今年の箱根駅伝で優勝のゴールテープを切る駒大のアンカー・石川
今年の箱根駅伝で優勝のゴールテープを切る駒大のアンカー・石川

 正月の風物詩である箱根駅伝が、今年はコロナ禍の中、沿道の応援自粛をお願いするなど異例ずくめで開催された。最終10区で逆転した駒大が13年ぶりの復活優勝を果たした。テレビ視聴率も過去最高の32・3%(往復平均)を叩き出した。

 箱根駅伝は、1912年のストックホルム五輪で日本人初のマラソンでのオリンピアンとなった金栗四三が20年、早・慶・明・東京高等師範学校(現・筑波大)の四大学対抗駅伝として開いたのが始まりである。2004年の第80回大会からは、最優秀選手に「金栗四三杯」が、四三の生まれ故郷である熊本・和水町長から授与されている。

 私自身、大会の関係者として90年代中頃から毎年、“裏舞台”を体験し、いろいろなことを学んだ。70年代から90年代中頃までは自衛隊のジープが先導していたのだが、女性隊員が防寒着だけで乗り込み、東京・大手町から芦ノ湖のゴールまで、約7時間近くもトイレさえ行かずに任務を果たしていたのには驚いた。私は関係者車両に乗り、お茶を飲みながら帯同したのだが、その間は用を足すこともできず、脂汗を流したものだ。後で隊員に聞くと「3日前から水分はほとんど、取っていませんでした」。さすがだと感心した。

 エントリーは以前、1校14人だったが、今は16人に増やされている。区間変更の締め切りは大会当日の午前6時50分。ここにドラマがある。箱根を走ることを夢見て厳しい練習に耐え、やっと最初で最後の切符をもらった4年生ランナーが何人もいる。12月29日に各区間のメンバーが発表され、喜びを家族や恩師などに伝える瞬間は格別だろう。ただ、当日までに体調を崩したり、故障をするケースが時々ある。

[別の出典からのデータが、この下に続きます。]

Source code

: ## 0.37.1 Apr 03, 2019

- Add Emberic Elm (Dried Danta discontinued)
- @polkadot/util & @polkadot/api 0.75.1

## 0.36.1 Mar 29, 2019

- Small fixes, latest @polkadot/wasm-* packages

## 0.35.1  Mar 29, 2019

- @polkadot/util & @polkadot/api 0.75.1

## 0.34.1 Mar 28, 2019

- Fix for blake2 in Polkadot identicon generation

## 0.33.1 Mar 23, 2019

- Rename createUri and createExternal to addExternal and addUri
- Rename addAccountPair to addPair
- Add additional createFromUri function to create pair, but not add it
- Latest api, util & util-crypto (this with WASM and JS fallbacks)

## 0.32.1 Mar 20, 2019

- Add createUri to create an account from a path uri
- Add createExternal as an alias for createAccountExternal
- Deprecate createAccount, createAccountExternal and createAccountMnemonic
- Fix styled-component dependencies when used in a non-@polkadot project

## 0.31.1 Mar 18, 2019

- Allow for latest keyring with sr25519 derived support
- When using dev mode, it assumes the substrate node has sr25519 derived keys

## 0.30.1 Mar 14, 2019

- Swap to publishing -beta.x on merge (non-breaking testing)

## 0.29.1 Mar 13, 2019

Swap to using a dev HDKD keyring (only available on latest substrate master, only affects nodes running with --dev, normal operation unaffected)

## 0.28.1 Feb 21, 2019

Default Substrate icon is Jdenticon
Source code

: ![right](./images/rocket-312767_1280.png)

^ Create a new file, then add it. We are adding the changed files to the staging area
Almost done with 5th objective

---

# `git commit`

 本人が万全と主張しても、少しでも熱や風邪の症状があれば5キロも走れば脱水症状を起こしかねない。全部員、そして先輩の思いもこもったタスキがつながらない事態だけは避けなければならない。監督はとことん悩み、非情と言われても決断を下さねばならない。

 スタート1時間前にメンバー落ちを通告された選手のうなだれた姿、泣き崩れる姿を幾度となく見て、勝負の世界の厳しさを思い知らされてきた。今年も往路で41人、復路で46人が変更を経験した。3年生以下は来年再びチャンスがあるが、4年生にとっては本当につらい時間だろう。

 箱根の出場者からは、マラソンを含む陸上競技で76人が五輪に出た。最高成績は、36年ベルリン大会マラソンで南昇竜(明大)が獲得した銅メダルである。ただ、記憶や記録に残らなくても、4年間全力を尽くしたことが何よりも重要である。卒業し、実業団に進んでも、あるいは陸上競技を引退しても、猛練習に打ち勝ってきた誇りを胸に進んでほしい。五輪でもビジネスの世界でも、胸を張って、それぞれの世界の金メダルを目指してほしい。